涙が頬を伝う感覚は、今までは嫌で仕方なかった。
涙は、自分の惨めさを象徴するものだと考えていたから。
だけど、あなたが拭ってくれる涙ならば、それも不思議と心地よかった。
惨めさではなく、愛しさに触れたような感覚。
ひとりきりで抱えてきたすべてを、ようやく誰かと分かち合えたような、そんな気がした。

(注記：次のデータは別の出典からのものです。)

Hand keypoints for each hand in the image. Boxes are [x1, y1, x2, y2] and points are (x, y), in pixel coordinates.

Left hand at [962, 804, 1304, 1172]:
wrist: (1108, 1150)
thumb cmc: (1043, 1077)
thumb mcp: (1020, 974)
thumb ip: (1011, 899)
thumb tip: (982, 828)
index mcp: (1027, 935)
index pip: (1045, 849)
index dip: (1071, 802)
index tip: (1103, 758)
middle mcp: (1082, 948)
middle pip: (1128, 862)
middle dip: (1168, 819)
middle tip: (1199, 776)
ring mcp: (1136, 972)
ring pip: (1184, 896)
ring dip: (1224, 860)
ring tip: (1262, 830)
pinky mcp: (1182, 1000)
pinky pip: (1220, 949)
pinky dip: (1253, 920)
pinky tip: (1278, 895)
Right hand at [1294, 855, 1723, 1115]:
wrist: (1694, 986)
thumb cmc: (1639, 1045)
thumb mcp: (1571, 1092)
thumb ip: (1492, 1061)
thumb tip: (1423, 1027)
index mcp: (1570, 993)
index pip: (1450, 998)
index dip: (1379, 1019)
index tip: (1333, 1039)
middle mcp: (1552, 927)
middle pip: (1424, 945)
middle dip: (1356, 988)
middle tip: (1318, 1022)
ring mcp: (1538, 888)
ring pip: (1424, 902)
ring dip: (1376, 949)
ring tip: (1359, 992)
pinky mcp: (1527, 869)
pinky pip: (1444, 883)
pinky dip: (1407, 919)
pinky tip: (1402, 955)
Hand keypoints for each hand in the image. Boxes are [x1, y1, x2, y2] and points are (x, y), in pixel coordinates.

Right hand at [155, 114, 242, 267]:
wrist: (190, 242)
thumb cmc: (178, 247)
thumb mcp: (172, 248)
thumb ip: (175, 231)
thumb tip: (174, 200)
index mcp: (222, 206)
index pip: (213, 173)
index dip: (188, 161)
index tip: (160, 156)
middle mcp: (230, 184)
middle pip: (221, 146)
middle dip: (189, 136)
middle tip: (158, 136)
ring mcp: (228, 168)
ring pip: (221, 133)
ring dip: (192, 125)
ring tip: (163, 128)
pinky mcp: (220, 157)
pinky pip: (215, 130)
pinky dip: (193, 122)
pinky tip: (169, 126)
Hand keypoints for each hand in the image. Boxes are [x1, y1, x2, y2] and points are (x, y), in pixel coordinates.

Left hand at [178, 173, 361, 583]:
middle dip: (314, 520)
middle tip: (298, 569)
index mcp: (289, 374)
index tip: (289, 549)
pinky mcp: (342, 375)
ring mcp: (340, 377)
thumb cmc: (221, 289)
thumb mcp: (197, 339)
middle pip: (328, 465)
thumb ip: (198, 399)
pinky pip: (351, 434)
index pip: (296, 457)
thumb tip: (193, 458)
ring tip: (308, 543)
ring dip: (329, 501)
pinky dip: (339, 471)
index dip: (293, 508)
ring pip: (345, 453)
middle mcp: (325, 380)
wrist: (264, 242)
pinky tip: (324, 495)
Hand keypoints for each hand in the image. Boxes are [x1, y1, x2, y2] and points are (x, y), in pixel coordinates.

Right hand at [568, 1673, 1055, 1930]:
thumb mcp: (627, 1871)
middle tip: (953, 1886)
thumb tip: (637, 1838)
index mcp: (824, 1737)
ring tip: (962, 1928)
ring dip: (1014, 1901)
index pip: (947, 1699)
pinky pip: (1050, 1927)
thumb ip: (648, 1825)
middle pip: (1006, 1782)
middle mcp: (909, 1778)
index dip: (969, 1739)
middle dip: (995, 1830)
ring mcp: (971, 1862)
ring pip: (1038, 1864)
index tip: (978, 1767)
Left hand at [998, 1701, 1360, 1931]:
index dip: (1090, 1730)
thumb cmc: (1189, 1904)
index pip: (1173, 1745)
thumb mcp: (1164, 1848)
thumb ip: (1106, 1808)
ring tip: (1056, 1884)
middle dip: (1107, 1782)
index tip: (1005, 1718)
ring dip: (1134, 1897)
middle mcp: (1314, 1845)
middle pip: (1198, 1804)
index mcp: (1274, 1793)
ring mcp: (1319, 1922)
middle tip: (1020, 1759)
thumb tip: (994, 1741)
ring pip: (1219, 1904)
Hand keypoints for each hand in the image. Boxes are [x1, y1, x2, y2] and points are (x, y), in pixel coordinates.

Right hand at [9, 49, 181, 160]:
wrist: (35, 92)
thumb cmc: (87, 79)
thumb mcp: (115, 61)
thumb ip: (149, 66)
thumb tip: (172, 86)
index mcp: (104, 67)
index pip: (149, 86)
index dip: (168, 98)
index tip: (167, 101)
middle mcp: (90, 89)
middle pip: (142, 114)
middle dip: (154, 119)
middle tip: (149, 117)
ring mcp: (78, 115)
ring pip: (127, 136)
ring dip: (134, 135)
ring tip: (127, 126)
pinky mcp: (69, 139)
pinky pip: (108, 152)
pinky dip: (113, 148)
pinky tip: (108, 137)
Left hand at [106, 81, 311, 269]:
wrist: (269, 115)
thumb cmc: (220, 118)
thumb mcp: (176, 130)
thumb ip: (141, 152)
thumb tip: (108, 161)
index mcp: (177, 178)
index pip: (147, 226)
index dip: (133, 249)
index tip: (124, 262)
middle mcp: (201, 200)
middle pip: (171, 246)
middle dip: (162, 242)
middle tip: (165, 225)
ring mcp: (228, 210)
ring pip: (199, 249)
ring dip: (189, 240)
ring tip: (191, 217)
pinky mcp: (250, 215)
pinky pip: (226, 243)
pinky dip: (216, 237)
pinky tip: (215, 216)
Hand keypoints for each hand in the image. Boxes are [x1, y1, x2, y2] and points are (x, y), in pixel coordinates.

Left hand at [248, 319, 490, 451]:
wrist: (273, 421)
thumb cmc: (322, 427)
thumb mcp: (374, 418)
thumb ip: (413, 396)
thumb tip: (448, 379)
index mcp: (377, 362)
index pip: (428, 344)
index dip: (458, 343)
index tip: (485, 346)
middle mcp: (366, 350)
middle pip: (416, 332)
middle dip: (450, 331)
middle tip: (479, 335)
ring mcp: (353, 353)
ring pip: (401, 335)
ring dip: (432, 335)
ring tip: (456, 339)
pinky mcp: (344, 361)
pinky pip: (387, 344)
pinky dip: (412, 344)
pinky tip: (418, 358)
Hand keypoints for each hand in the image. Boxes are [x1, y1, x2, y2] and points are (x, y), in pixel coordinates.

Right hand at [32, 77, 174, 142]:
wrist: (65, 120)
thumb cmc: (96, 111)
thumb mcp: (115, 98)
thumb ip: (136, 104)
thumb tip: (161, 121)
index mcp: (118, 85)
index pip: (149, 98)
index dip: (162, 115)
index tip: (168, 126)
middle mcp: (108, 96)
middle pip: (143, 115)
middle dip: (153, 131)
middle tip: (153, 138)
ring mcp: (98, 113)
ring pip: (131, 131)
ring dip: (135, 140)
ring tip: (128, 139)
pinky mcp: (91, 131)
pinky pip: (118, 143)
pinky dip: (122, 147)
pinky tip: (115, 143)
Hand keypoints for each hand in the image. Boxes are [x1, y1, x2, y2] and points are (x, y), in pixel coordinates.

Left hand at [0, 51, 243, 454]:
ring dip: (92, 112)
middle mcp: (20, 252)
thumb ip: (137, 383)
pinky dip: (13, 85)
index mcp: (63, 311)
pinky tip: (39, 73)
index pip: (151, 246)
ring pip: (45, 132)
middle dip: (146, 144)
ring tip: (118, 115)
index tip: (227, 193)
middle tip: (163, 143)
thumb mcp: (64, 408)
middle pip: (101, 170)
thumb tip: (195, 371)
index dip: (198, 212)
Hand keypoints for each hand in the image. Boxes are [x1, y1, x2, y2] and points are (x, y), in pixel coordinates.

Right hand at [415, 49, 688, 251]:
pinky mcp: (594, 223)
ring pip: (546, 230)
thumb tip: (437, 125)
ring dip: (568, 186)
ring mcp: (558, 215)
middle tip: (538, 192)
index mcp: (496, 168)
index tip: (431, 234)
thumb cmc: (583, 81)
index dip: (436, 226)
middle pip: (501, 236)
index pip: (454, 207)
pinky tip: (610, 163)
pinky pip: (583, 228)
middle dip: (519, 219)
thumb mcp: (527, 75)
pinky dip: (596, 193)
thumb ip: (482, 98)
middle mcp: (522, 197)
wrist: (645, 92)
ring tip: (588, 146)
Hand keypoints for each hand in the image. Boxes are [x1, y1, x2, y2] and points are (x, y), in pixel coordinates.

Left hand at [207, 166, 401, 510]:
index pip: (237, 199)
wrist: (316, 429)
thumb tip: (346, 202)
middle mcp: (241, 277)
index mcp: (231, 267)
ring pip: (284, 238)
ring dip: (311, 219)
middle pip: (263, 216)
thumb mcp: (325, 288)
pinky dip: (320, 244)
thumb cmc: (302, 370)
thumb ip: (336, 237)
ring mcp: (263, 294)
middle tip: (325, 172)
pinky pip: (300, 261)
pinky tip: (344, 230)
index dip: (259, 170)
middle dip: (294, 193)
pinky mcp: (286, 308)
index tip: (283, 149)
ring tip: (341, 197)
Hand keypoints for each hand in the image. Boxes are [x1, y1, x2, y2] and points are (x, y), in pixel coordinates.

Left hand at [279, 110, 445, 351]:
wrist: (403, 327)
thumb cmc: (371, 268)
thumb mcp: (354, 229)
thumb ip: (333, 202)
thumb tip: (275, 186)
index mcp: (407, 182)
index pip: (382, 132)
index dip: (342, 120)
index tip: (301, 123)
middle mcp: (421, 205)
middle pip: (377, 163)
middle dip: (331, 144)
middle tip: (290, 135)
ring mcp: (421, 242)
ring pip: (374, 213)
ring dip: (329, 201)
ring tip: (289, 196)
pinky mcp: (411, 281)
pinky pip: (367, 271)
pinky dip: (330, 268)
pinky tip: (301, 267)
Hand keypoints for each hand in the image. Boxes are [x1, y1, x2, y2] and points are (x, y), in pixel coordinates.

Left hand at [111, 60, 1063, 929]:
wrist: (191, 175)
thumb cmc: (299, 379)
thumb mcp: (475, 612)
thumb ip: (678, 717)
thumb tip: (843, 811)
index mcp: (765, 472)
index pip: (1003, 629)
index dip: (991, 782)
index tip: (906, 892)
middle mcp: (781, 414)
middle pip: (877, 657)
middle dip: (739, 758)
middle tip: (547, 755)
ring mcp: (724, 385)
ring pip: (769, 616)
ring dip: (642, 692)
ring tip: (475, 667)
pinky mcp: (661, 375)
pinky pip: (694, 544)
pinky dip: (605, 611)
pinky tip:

「公爵家の当主として、俺は自分の弱みを人に見せてはならないし、作ってはならなかったんだがな」
「え? じゃあこれはなんですか?」
悪戯気に微笑んで、チラリとエレニカ様に貰った女装写真をちらつかせると、彼は困ったように眉を寄せた。
「まあ、それは置いておいて……」
「置いてしまってもいいんですか?」
「…………」
「本当に天使みたいに可愛いですね? 羨ましいです」
あんなにも振り回されてばっかりだった夫が、私の言葉で振り回されている。
その事実だけで、私は一生笑って生きていけるだろう。
ユリウスは大きくため息をつくと、私の頬に手を添えて優しく微笑んだ。
「可愛いのは君の方さ」
なんとも愛おしそうなものを見る目で、彼は私を見つめる。
もしかしてユリウスは、いつもこんな目で私を見ていたのだろうか。彼が目を背けているように、私も彼から目を背けてしまっていたから気づくことができなかっただけで……。